→ **EXTRACT PROVIDED**

* * *

# I need E-head threads cut on a 6P body



## Blindasabat (Mar 13, 2009)

I have one of Fivemega's 18500 SureFire E-series clicky bodies - love it - and it is the only E-series body that I know of that fits an 18mm diameter battery. It is very thin under the bezel threads, but works.

I would like to make a custom 18500 body that has E-head to C-tailcap threads so i can use one of my McC2S tailcaps on an 18500 E-series light. It should be easy to cut the bezel threads on a 6P body (or equivalent). I have a donor Solarforce L2 body to machine. I have measured it up and there is material for the new bezel threads in the Solarforce body if you shorten it to 18500. 17500 might be OK if that is all you feel comfortable machining, but I prefer 18500.

Is anyone interested in making one of these for me? PM me an offer. I'm poor, so I hope I can do this for a reasonable price.

I'm sure you could sell more of these if you chose to.


----------



## Blindasabat (Mar 17, 2009)

It's simple for someone with a lathe that can do threads. 

1) Cut the bezel end off to a length of 66.5mm tube remaining.
2) Take the first 6.5mm of the new cut end down to 20.64mm (13/16") Diameter. 
3) Cut an o-ring groove at the base of where the new bezel threads will be. Dims TBD, but ~1.5mm wide by ~0.5 deep.
4) Thread new head area 20TPI.
5) Bore to 18.6mm

I'd prefer the tail then cut down a mm since I have a big gap from the TC to the body with my intended TC.

I have a sketch, but since I don't have CAD software access anymore, it is just a sloppy hand sketch of the x-section with the new bezel threads sketched in with the dimensions above. But it's so easy!


----------



## precisionworks (Mar 17, 2009)

You'll probably have better luck in the Homemade & Modified Lights section.


----------



## Anglepoise (Mar 17, 2009)

precisionworks said:


> You'll probably have better luck in the Homemade & Modified Lights section.






65535 said:


> This is not the place to ask about work to be done. This is for the machinists. Look at Home-Made-Modified.

* * *

→ **GIVEN ENTRIES**
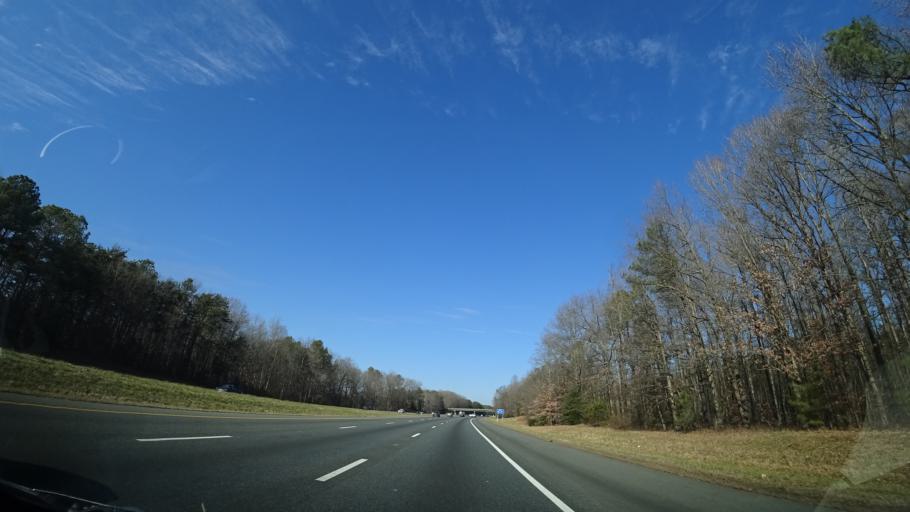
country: US
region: Virginia
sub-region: Caroline County
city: Bowling Green
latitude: 37.9692
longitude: -77.4908
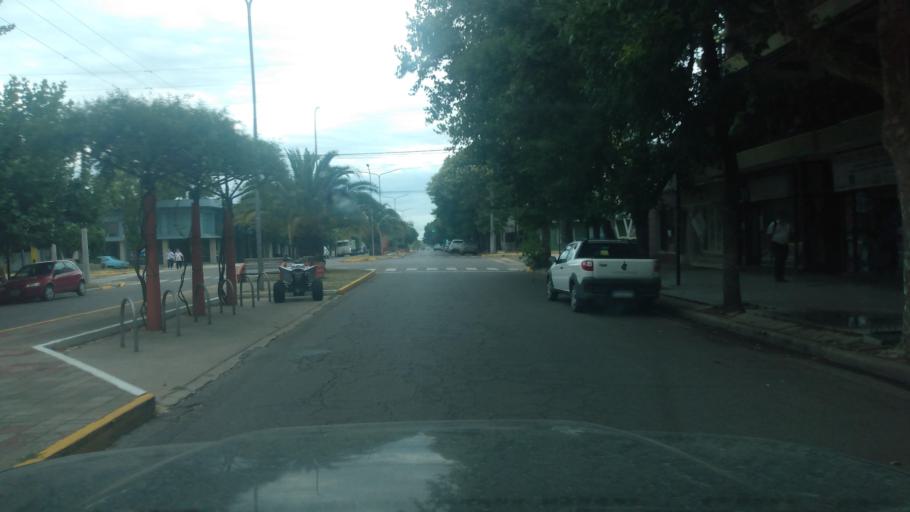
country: AR
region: Buenos Aires
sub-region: Partido de Trenque Lauquen
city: Trenque Lauquen
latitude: -35.9767
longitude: -62.7308
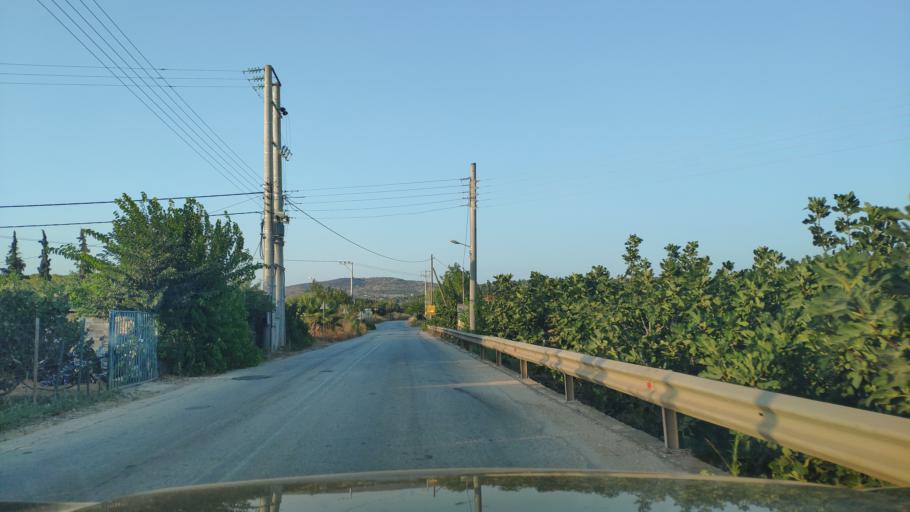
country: GR
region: Attica
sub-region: Nomarchia Anatolikis Attikis
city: Limin Mesoyaias
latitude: 37.9188
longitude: 23.9760
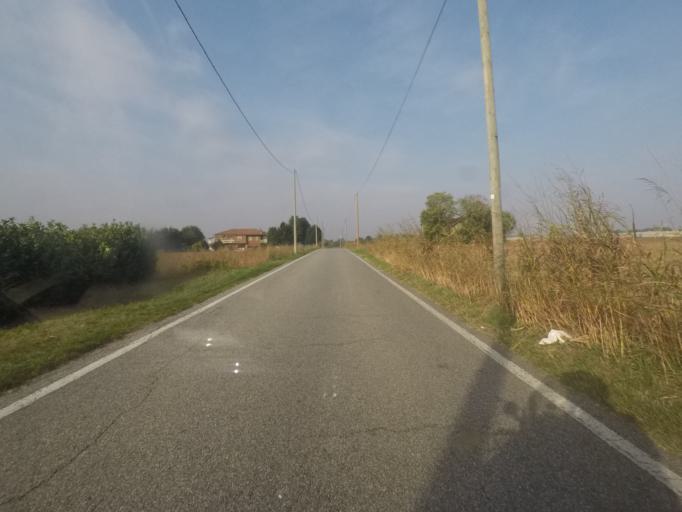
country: IT
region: Lombardy
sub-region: Provincia di Monza e Brianza
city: Bellusco
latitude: 45.6270
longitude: 9.4036
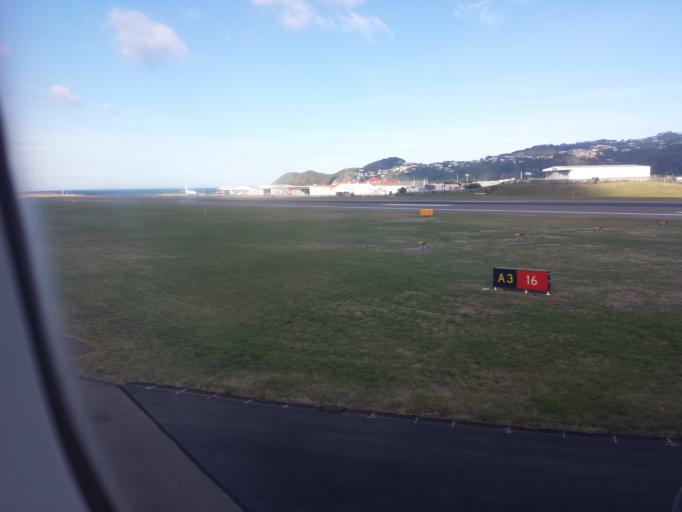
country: NZ
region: Wellington
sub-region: Wellington City
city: Wellington
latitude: -41.3218
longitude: 174.8084
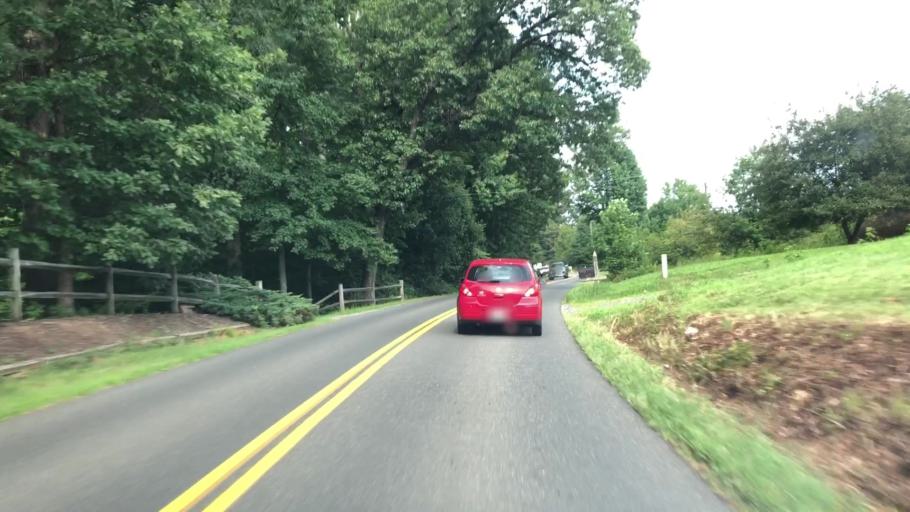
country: US
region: Virginia
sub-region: Stafford County
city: Falmouth
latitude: 38.3997
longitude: -77.5283
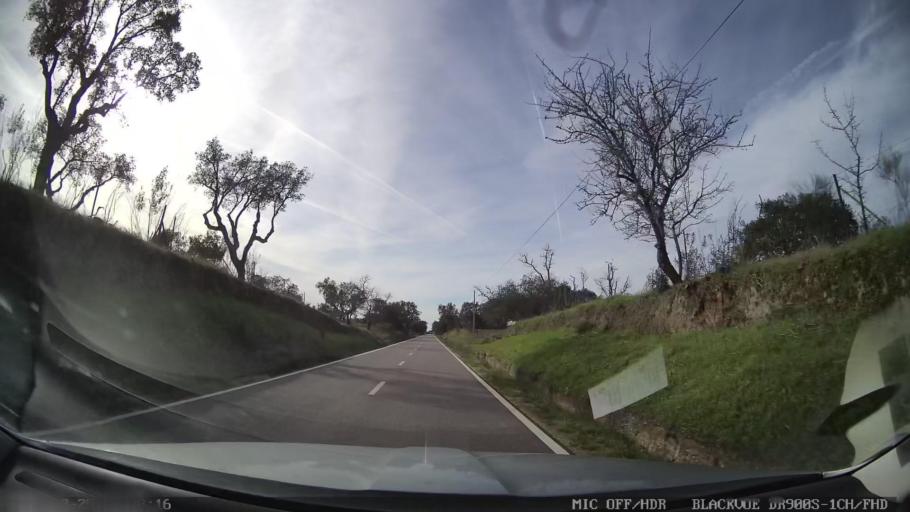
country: PT
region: Portalegre
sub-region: Nisa
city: Nisa
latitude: 39.4528
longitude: -7.7114
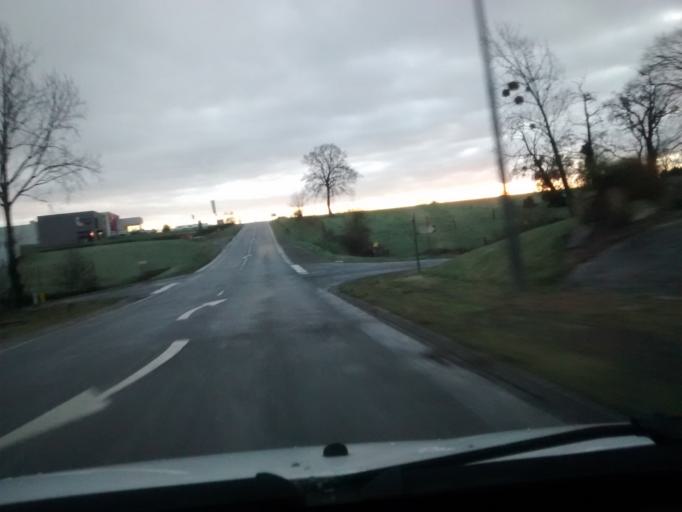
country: FR
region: Brittany
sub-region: Departement d'Ille-et-Vilaine
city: Chateaubourg
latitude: 48.1002
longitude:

* * *

→ **WHAT THIS EXERCISE ASKS**
(1) In the entries, copy out verbatim everything from the line containing "sub-region: Wellington City" down to the line containing "latitude: 39.4528", with both of those lines included. Leave the pictures out.
(2) Can you continue the forum thread about cutting E-head threads on a 6P body, starting right after its final line?

→ **RESULTS FOR THE EXERCISE**
(1)
sub-region: Wellington City
city: Wellington
latitude: -41.3218
longitude: 174.8084
country: US
region: Virginia
sub-region: Stafford County
city: Falmouth
latitude: 38.3997
longitude: -77.5283
country: PT
region: Portalegre
sub-region: Nisa
city: Nisa
latitude: 39.4528

(2)
This is the second post today to MMM where the OP has been re directed
to other areas of CPF.

Are not we the guys who do this sort of thing?


----------



## precisionworks (Mar 17, 2009)

I imagine that many of the modders read this section, and quite a few post here frequently. So why has no one offered to do these jobs?



> But it's so easy!


Whenever a customer says this, I know that the other local shops have quoted high ... meaning some significant amount of time involved. Starting with a clean lathe, doing the different ops including tooling changes, and cleaning the lathe again is easily an hour of billable time. That's anywhere from $60 to $90, depending on your geographic area.

It's certainly doable, but I wouldn't call it easy


----------



## gadget_lover (Mar 18, 2009)

I did not offer because;

1) I don't have enough free time for my own projects

2) While it's "easy", the piece will be ruined if any of several mistakes are made.

3) I'm never satisfied with my work anyway. 


There's a good chance that someone will offer to do the job if you are willing to pay normal fees.

Barry left off the time required to package and mail a small part.

Daniel


----------



## precisionworks (Mar 18, 2009)

> the piece will be ruined if any of several mistakes are made.


+1

Fatal mistakes are ONLY made during the last op ... like going .005 over, when the max tolerance is +.0005


----------



## wquiles (Mar 18, 2009)

Anglepoise said:


> This is the second post today to MMM where the OP has been re directed
> to other areas of CPF.
> 
> Are not we the guys who do this sort of thing?



I think it is OK to ask questions here, but in the end most folks who ask for these type of mods in this subforum, don't have a good appreciation of the time, money, and risks that go along such custom work. They quickly disappear once you give them a quote and they realize it is not as "simple and cheap" as they tough was going to be.

Will


----------



## Anglepoise (Mar 18, 2009)

wquiles said:


> I think it is OK to ask questions here, but in the end most folks who ask for these type of mods in this subforum, don't have a good appreciation of the time, money, and risks that go along such custom work. They quickly disappear once you give them a quote and they realize it is not as "simple and cheap" as they tough was going to be.
> 
> Will



I agree 100% with your post above.

What I don't agree with is turning away people that want help. They are told to post over here. We send them back.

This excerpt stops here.